Closing the Distribution Gap in Adversarial Training for LLMs
Chengzhi Hu, Jonas Dornbusch, David Lüdke, Stephan Günnemann, Leo Schwinn
TL;DR
This work addresses a core limitation of adversarial training for LLMs: the empirical training distribution fails to cover the true data distribution, leaving data-specific vulnerabilities unaddressed. The authors propose Distributional Adversarial Training (DAT), which uses diffusion LLMs to sample from the joint distribution $q(x,y)$ by conditionally generating high-likelihood, data-specific adversarial prompts and pairs this with continuous adversarial training to minimize the worst-case loss. They provide a fidelity-based theoretical bound showing that better diffusion surrogate accuracy tightens the gap between the population risk $\\mathcal{R}_{pop}$ and the surrogate risk $\\mathcal{R}_{diff}$, and they demonstrate empirically that DAT yields substantial improvements in worst-case robustness across two LLMs while preserving utility. Overall, DAT offers a practical and scalable approach to safer LLMs by explicitly aligning training dynamics with the natural language data distribution and adversarial vulnerabilities within it.
Abstract
Adversarial training for LLMs is one of the most promising methods to reliably improve robustness against adversaries. However, despite significant progress, models remain vulnerable to simple in-distribution exploits, such as rewriting prompts in the past tense or translating them into other languages.

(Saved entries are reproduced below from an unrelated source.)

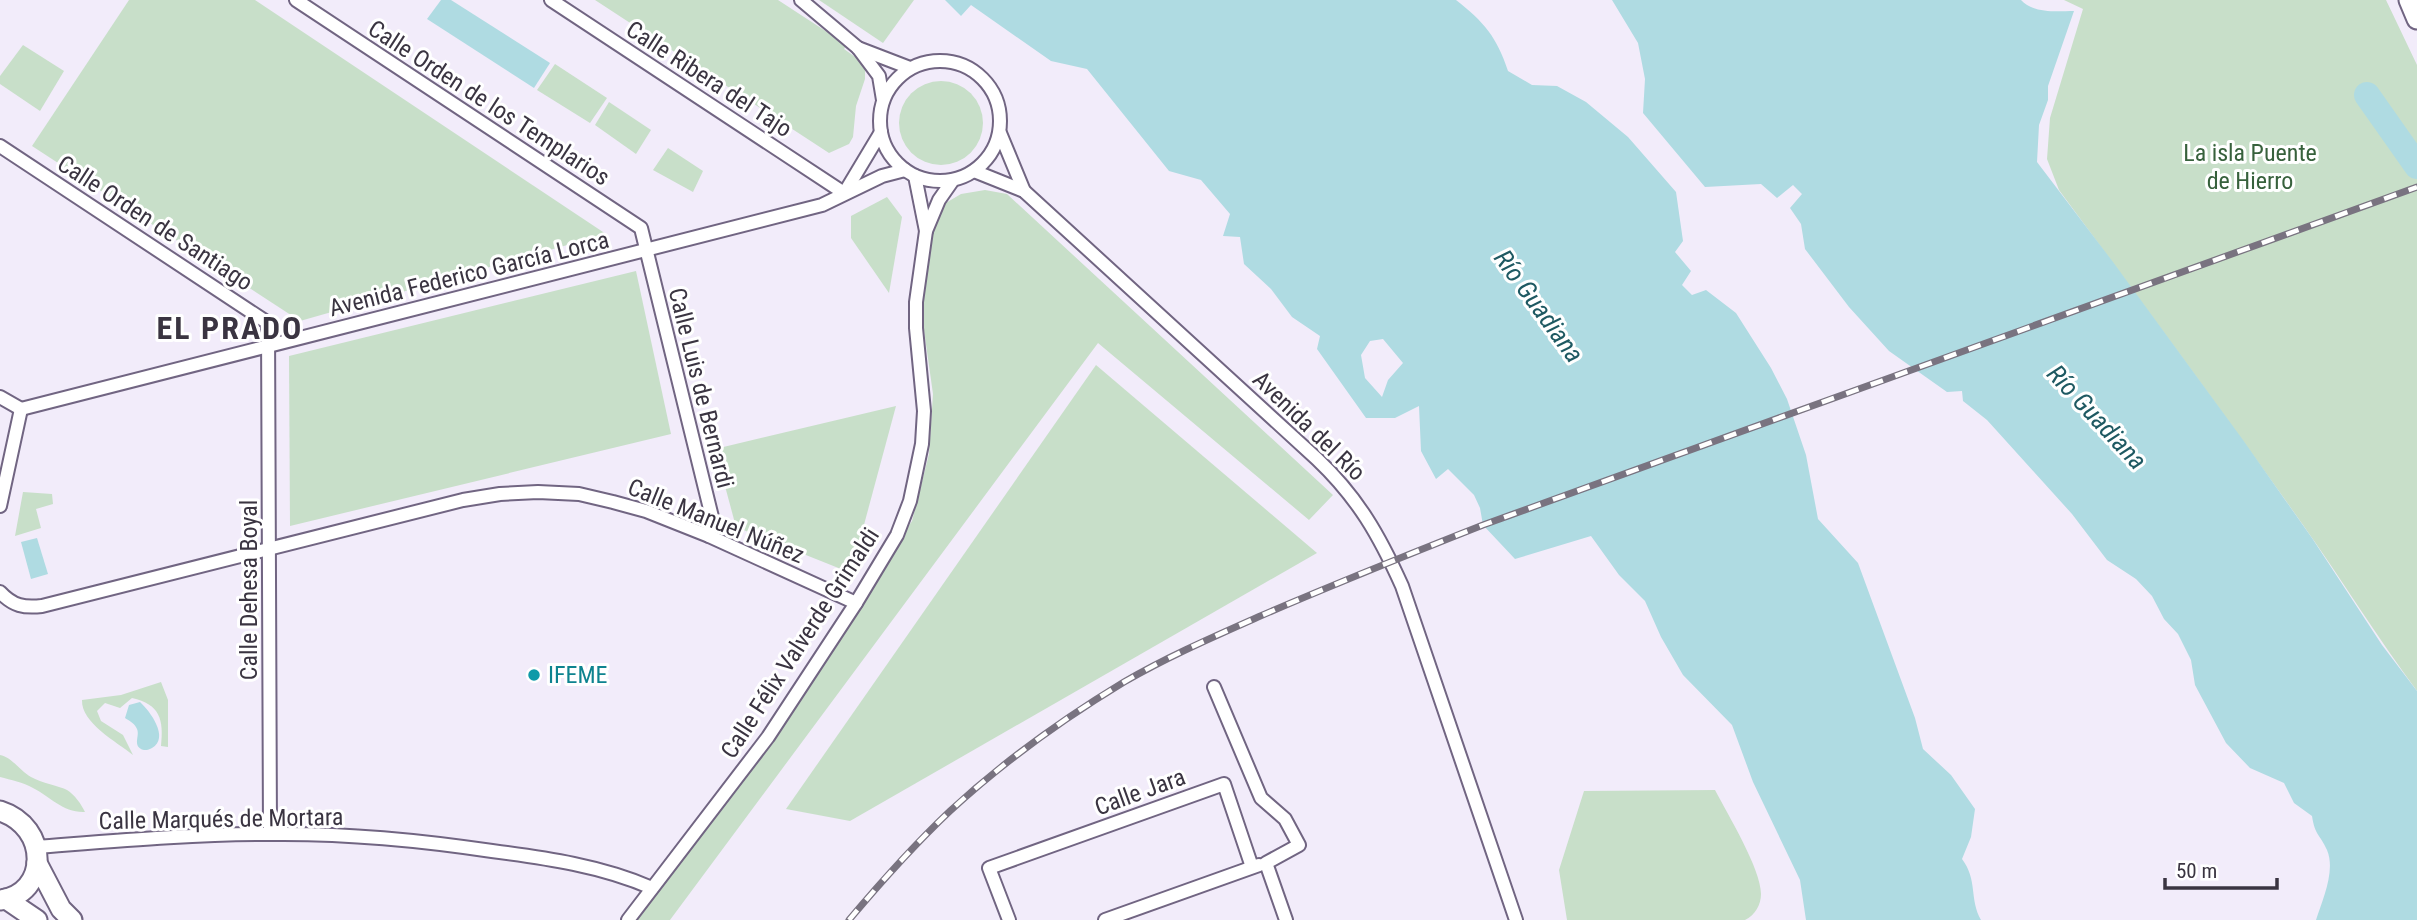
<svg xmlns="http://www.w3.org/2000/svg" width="2417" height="920" font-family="'Roboto Condensed',sans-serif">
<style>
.green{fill:#c8dfc9}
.water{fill:#afdbe2;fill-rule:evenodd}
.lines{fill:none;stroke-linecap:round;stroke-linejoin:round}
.river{stroke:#afdbe2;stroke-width:26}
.street-casing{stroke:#716582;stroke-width:16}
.primary-casing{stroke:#716582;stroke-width:23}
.street{stroke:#fff;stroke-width:12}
.primary{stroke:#fff;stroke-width:19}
.rail-casing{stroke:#797380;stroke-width:7}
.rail{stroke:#fff;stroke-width:4.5;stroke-dasharray:13;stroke-linecap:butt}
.culture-dot{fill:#0f9aa8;stroke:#fff;stroke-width:2.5}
.labels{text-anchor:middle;stroke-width:6;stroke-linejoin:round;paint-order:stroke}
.street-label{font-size:24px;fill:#3a3441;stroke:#fff}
.park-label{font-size:24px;fill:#37613c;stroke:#fff}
.culture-label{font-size:24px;fill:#0d838f;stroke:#fff;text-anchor:start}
.water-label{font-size:26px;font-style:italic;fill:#1e5962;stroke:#fff}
.district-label{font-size:32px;font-weight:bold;letter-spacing:2px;fill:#3a3441;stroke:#fff}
</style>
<rect width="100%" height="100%" fill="#f2ecfa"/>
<!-- green -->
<g class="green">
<polygon points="129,0 255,0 606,234 300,321 32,146"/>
<polygon points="595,0 778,0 847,45 844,49 861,61 865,69 865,79 856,106 853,137 849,144 829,153"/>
<polygon points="819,0 914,0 883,43"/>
<path d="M 2064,0 L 2386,0 L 2417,65 L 2417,691 C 2377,637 2342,580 2303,525 C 2223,412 2141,301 2059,190 L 2047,159 L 2050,118 L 2083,9 Z"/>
<polygon points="23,45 64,71 40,111 0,84 0,76"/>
<polygon points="555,64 607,98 590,123 537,90"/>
<circle cx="941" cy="123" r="42"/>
<polygon points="609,102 651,130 636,154 595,125"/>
<polygon points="668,148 703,171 693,192 653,170"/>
<polygon points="985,190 1007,194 1333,495 1309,520 1098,343 670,920 633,920 912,521 929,454 933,394 922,316 933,224 944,204 961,194"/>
<polygon points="887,197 902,217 889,293 851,238 851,216"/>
<polygon points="636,271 671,434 290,526 289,356"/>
<polygon points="1096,365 1317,553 850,821 786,809"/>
<polygon points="896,406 851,573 736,527 715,449"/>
<polygon points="23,492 52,494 53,504 36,509 41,528 15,536"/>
<path d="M 161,682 L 168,700 L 168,747 L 161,746 C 164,720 160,704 132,698 L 120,708 L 105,703 L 97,711 L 101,721 L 123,735 L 133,755 C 117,742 81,723 82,700 L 121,695 Z"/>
<path d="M 0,755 C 12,757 20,771 31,777 C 41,783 60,786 67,790 C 75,795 81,804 85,812 C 63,813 51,797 33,788 C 23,782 11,780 0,777 Z"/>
<path d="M 1715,790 C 1728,815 1761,869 1761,894 C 1761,905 1755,915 1745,920 L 1567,920 L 1559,870 L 1584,791 Z"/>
</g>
<!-- water -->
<g class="water">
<polygon points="441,0 451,0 550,63 534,88 427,19"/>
<path d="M 945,0 L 1456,0 C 1484,22 1497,37 1508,71 L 1532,85 L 1557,86 L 1586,102 L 1628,137 L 1676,192 L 1683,241 L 1675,252 L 1691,271 L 1682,285 L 1692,295 L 1706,290 L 1736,313 L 1771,368 L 1787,399 L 1806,455 L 1818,519 L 1858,563 L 1915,718 L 1923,749 L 1951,775 L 1975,809 L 1971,837 L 1962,859 C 1978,880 1969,899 1981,920 L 1806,920 L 1800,880 L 1753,782 L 1732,725 L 1683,675 L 1661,637 L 1645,601 L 1619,575 L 1591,536 L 1515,559 L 1483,525 L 1480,508 L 1474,495 L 1448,469 L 1436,479 L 1421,451 L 1419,406 L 1395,418 L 1366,418 L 1317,349 L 1320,336 L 1292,317 L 1271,289 L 1244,264 L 1240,237 L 1223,236 L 1230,214 L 1201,180 L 1169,171 L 1087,69 L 1051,61 L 971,5 L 961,16 ZM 1383,339 L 1403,363 L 1388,380 L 1382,397 L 1365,378 L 1361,355 L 1370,341 Z"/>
<path d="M 1612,0 L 2021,0 C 2034,14 2057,11 2074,11 L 2048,86 L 2048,100 L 2039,125 L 2037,162 L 2113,262 L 2243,440 L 2312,538 L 2382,645 L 2417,691 L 2417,920 L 2316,920 C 2322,901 2336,871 2327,850 C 2320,834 2315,836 2312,816 L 2294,803 L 2284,783 L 2250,768 L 2226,743 L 2195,685 L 2191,660 L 2178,634 L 2164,619 L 2152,596 L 2136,579 L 2107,560 L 2072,514 L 2006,441 L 1987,420 L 1963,401 L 1962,391 L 1947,392 L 1889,351 L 1849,307 L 1805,249 L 1801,224 L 1790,208 L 1802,194 L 1793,185 L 1777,198 L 1761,184 L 1705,187 L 1643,113 L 1645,79 L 1638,43 Z"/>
<polygon points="37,538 48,574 31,579 21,542"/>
<path d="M 140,702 C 150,711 170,738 152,748 C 149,750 144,751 141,749 C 133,744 140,736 137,729 C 135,724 130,721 125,718 L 129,705 Z"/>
</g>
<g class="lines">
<!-- river -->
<polyline class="river" points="2367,95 2417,166"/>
<defs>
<g id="street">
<polyline points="296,0 641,228 712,517 709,536"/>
<polyline points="551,0 844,193"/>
<polyline points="801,0 858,48 879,76 883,100"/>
<polyline points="858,48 910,68"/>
<circle cx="940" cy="121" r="60"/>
<polyline points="1000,133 1024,191"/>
<polyline points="0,146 268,323 270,834"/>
<path d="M 974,171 L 1024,191 L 1317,459 C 1358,498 1379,535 1402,586 L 1516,920"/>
<polyline points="915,176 926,231"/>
<polyline points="845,192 881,132"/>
<polyline points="0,397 21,409"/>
<polyline points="21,409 822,205 882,176 905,170"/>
<polyline points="0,506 21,409"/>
<path d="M 0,592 C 13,606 24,608 42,606 L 463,500 L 500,494 L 538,492 L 579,494 L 613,502 L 646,511 L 709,536 L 856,603"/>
<polyline points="1214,687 1261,798 1285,819 1299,845 1266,863 1286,920"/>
<path d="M 37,847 C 115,841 192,834 270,834 C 344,833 419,840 492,851 C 546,858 602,866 652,888"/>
<polyline points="628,920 768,737 856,603 897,535 910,501 922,444 924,411 916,328 916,302 926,231 939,200 953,180"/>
<polyline points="1009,920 989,868 1224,784 1252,867"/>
<polyline points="1105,920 1259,865"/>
</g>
<g id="primary">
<polyline points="2409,0 2417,19"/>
<path d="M 0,811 C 50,827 49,894 0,900"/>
<polyline points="37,863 61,909 72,920"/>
<polyline points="6,899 37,920"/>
</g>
</defs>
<!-- street casing -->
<use href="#street" class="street-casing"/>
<!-- primary casing -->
<use href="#primary" class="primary-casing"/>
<!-- street -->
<use href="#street" class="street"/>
<!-- primary -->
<use href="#primary" class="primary"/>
<defs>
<path id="rail" d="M 849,920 C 881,882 914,845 950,811 C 1003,762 1063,719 1124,682 C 1167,657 1213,637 1258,617 C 1332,585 1407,555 1483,525 L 2417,187"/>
</defs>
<!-- rail casing -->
<use href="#rail" class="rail-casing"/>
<!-- rail -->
<use href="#rail" class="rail"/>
</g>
<!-- markers -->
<circle class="culture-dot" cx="534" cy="675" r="7"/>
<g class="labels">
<!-- street labels -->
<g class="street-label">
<text transform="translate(709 79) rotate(33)" y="8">Calle Ribera del Tajo</text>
<text transform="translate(489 103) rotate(33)" y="8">Calle Orden de los Templarios</text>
<text transform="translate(155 223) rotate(33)" y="8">Calle Orden de Santiago</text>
<text transform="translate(469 274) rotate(-14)" y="8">Avenida Federico García Lorca</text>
<text transform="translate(701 388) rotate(76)" y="8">Calle Luis de Bernardi</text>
<text transform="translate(1309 426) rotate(44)" y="8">Avenida del Río</text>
<text transform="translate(716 521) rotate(22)" y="8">Calle Manuel Núñez</text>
<text transform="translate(249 590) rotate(-90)" y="8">Calle Dehesa Boyal</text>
<text transform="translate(800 643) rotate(-57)" y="8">Calle Félix Valverde Grimaldi</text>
<text transform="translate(1140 792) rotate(-20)" y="8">Calle Jara</text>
<text transform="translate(221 819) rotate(-1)" y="8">Calle Marqués de Mortara</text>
</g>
<!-- park labels -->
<g class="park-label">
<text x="2250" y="161">La isla Puente<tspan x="2250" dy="28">de Hierro</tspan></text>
</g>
<!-- culture labels -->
<g class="culture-label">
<text x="548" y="683">IFEME</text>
</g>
<!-- water labels -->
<g class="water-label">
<text transform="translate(1539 306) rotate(54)" y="9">Río Guadiana</text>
<text transform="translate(2097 417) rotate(47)" y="9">Río Guadiana</text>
</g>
<!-- district labels -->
<g class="district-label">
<text x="230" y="339">EL PRADO</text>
</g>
</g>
<!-- scale -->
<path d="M2165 878v10h112v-10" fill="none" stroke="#3a3441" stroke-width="3.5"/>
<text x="2176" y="878" font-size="21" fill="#3a3441" stroke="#ffffff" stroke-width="5" paint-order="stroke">50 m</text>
</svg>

We argue that this persistent fragility stems from a fundamental limitation in current adversarial training algorithms: they minimize adversarial loss on their training set but inadequately cover the data distribution, resulting in vulnerability to seemingly simple attacks. To bridge this gap, we propose Distributional Adversarial Training, DAT. We leverage Diffusion LLMs to approximate the true joint distribution of prompts and responses, enabling generation of diverse, high-likelihood samples that address generalization failures. By combining optimization over the data distribution provided by the diffusion model with continuous adversarial training, DAT achieves substantially higher adversarial robustness than previous methods.